May 23rd was notably more difficult than yesterday.

I started with the word exploit. It is pretty unambiguous and matched up nicely with both leverage and use. Milked is a bit weird in context, but it is the only one that can mean to exploit or maximize benefit. The 4 words were Yellow, “Take Advantage Of.”

Purple is often related to the words themselves, and I noticed that both heyday and hijinks start with words that are greetings, “hey” and “hi.” With that in mind, supper and yogurt were the only other words that could possibly fit together. The category was named “Words Beginning with Greetings.”

With only 8 words left, done, over, through, and up jumped out as words that mean finish. Green was “Finished, As Time.”

The remaining words were city, cope, culture, and sports. I didn’t make the connection between the words, but luckily I didn’t need to. The Blue category was “Newspaper Desks.”

How Do You Guess Connections Groups?

There is no quick, reliable way to approach Connections like there is with Wordle, since Connections isn’t algorithmic. However, there are a few things to keep in mind that can help.

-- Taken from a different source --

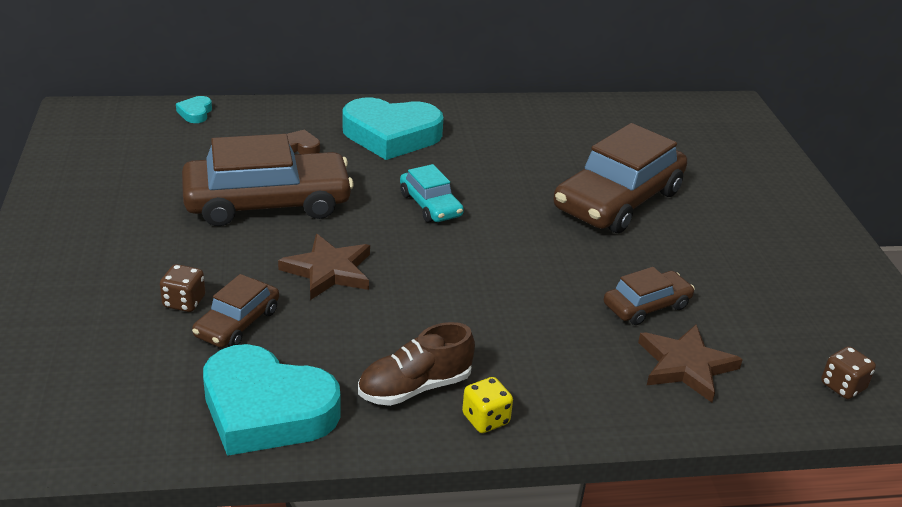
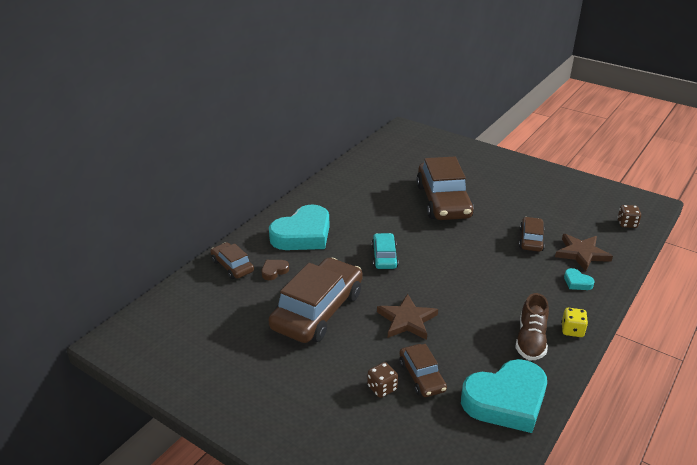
camera: 45 degrees left, 0 degrees up
(195, 113) = (183, 292): turquoise heart -> turquoise heart (577, 282)
(274, 120) = (232, 266): none -> brown car
(430, 205) = (384, 256): turquoise car -> turquoise car turned 105 degrees counterclockwise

  1. Look for similar parts of speech. Are some words verbs and others nouns? Are some adjectives? Try mentally grouping them based on those categories and see if any other patterns jump out at you.
  2. Are the words synonyms? Sometimes categories will just be synonyms for a phrase, or very close to synonyms. Don’t rely too closely on this, though. Occasionally, Connections will deliberately throw in words that are sometimes synonyms to mislead you.
  3. Try saying the words. Sometimes, saying the words helps. One puzzle we saw included the words go, rate, faster, clip, pace, speed, move, commute, and hurry—all of which are obviously related to the idea of motion. However, when you say them, it becomes a little more obvious that only four (go, move, hurry, faster) are things you’d actually say to prompt someone to get moving.
  4. Expect the red herring. Connections usually has words that could be plausibly, yet incorrectly, grouped together. Take the words Bud, Corona, and Light, as an example. You might instinctively see those three words together and assume they’re lumped together in a category related to beer—but they weren’t.
  5. Look for distinct words. If a word on your board doesn’t have multiple meanings or can really only be used in one context, try using that word as the basis for a category.
  6. Shuffle the board. Sometimes, moving words around will help you look at them in new ways.

If you didn’t solve this one, don’t feel too bad—there’s always tomorrow! And those words may align with a topic you’re interested in, giving you a leg up on the competition.